> [EXERCISE]: Please transcribe the records precisely; pictures stay out of your copy.

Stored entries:
==============================
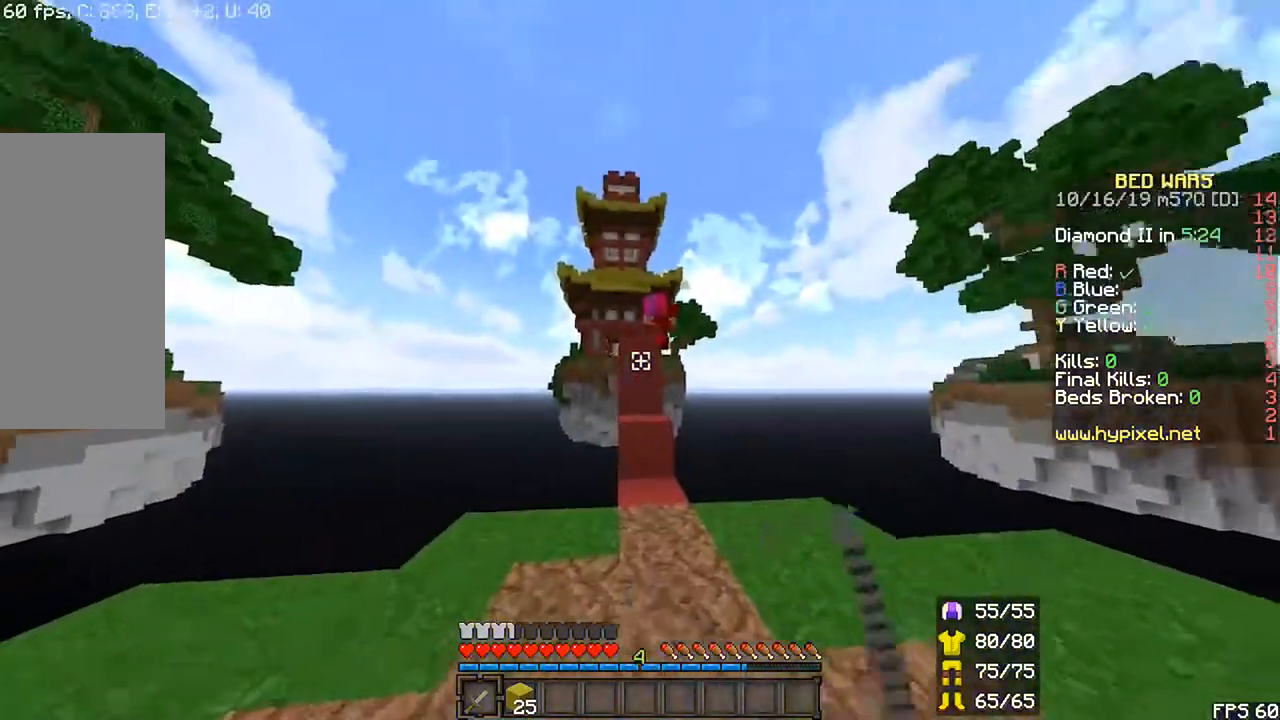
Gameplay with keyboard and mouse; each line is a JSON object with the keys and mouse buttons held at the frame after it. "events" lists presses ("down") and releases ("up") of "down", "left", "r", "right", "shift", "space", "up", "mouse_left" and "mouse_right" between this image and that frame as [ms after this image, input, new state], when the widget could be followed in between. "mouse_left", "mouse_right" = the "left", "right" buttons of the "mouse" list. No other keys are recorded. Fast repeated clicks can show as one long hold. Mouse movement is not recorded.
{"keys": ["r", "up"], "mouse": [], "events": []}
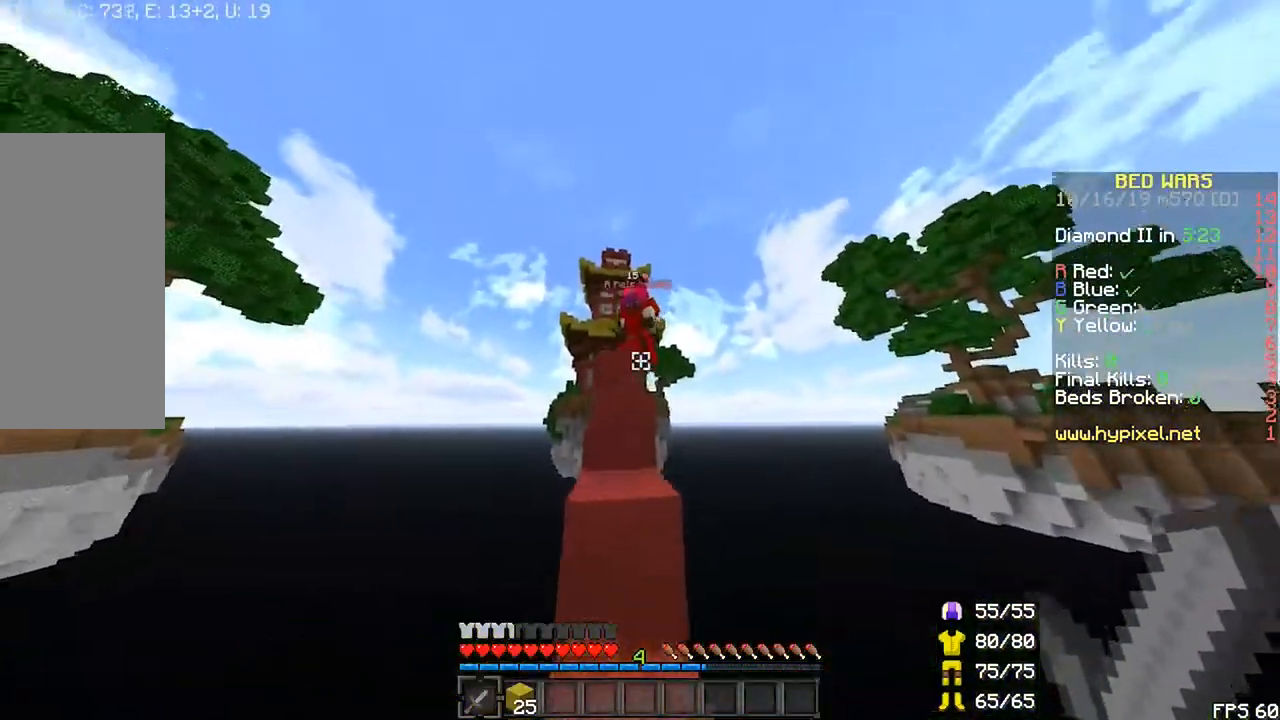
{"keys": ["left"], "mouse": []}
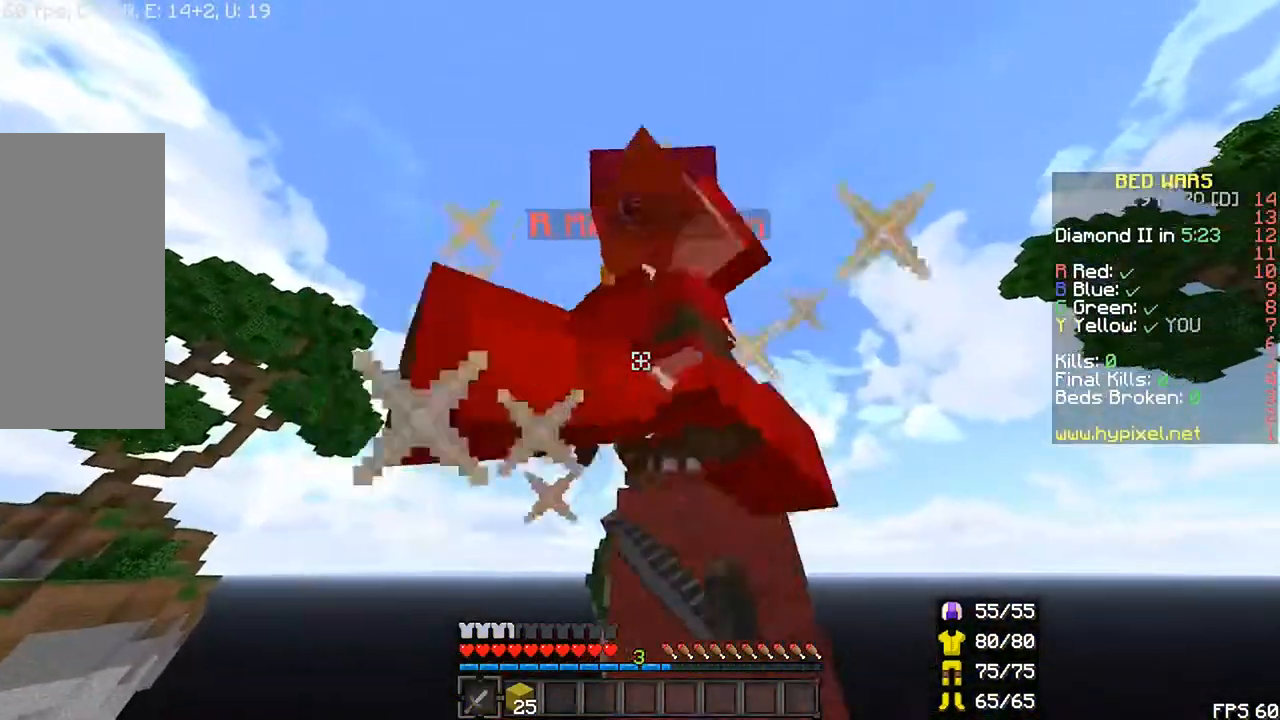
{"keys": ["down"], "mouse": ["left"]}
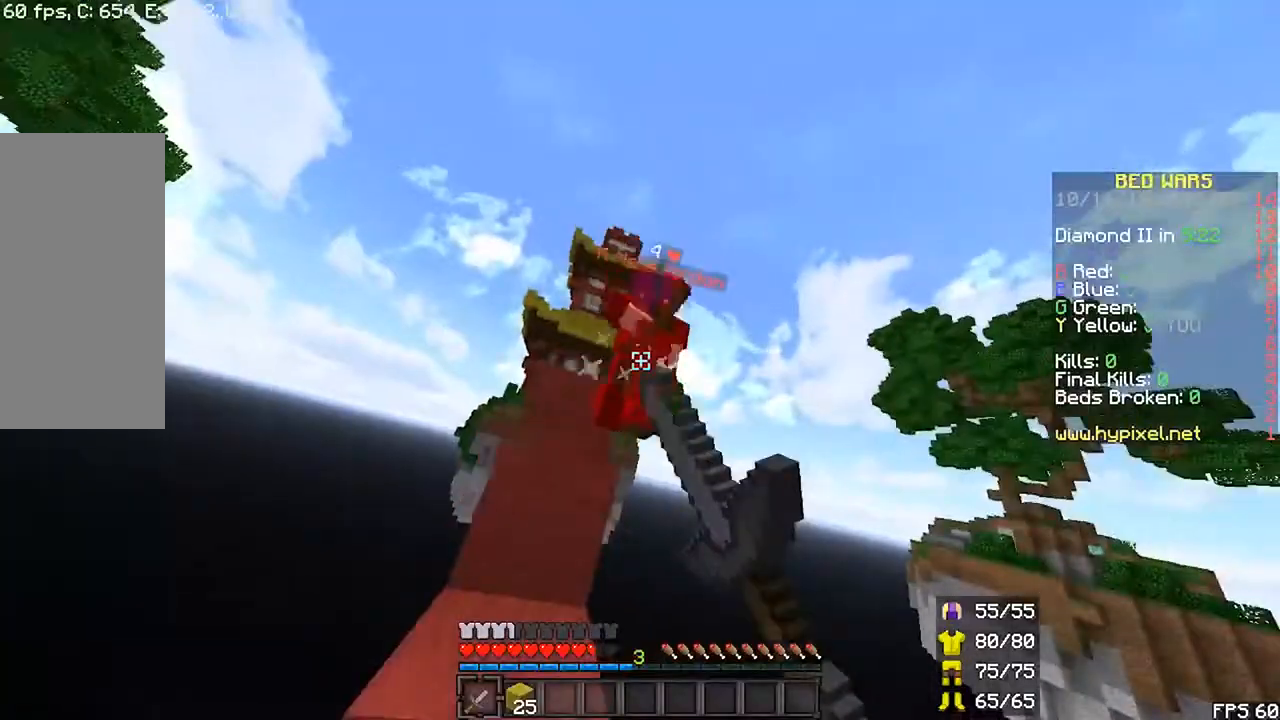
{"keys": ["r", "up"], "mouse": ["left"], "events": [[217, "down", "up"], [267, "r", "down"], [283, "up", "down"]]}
==============================
> [ANSWER FOR THE TASK]:
Gameplay with keyboard and mouse; each line is a JSON object with the keys and mouse buttons held at the frame after it. "events" lists presses ("down") and releases ("up") of "down", "left", "r", "right", "shift", "space", "up", "mouse_left" and "mouse_right" between this image and that frame as [ms after this image, input, new state], when the widget could be followed in between. "mouse_left", "mouse_right" = the "left", "right" buttons of the "mouse" list. No other keys are recorded. Fast repeated clicks can show as one long hold. Mouse movement is not recorded.
{"keys": ["r", "up"], "mouse": [], "events": []}
{"keys": ["left"], "mouse": []}
{"keys": ["down"], "mouse": ["left"]}
{"keys": ["r", "up"], "mouse": ["left"], "events": [[217, "down", "up"], [267, "r", "down"], [283, "up", "down"]]}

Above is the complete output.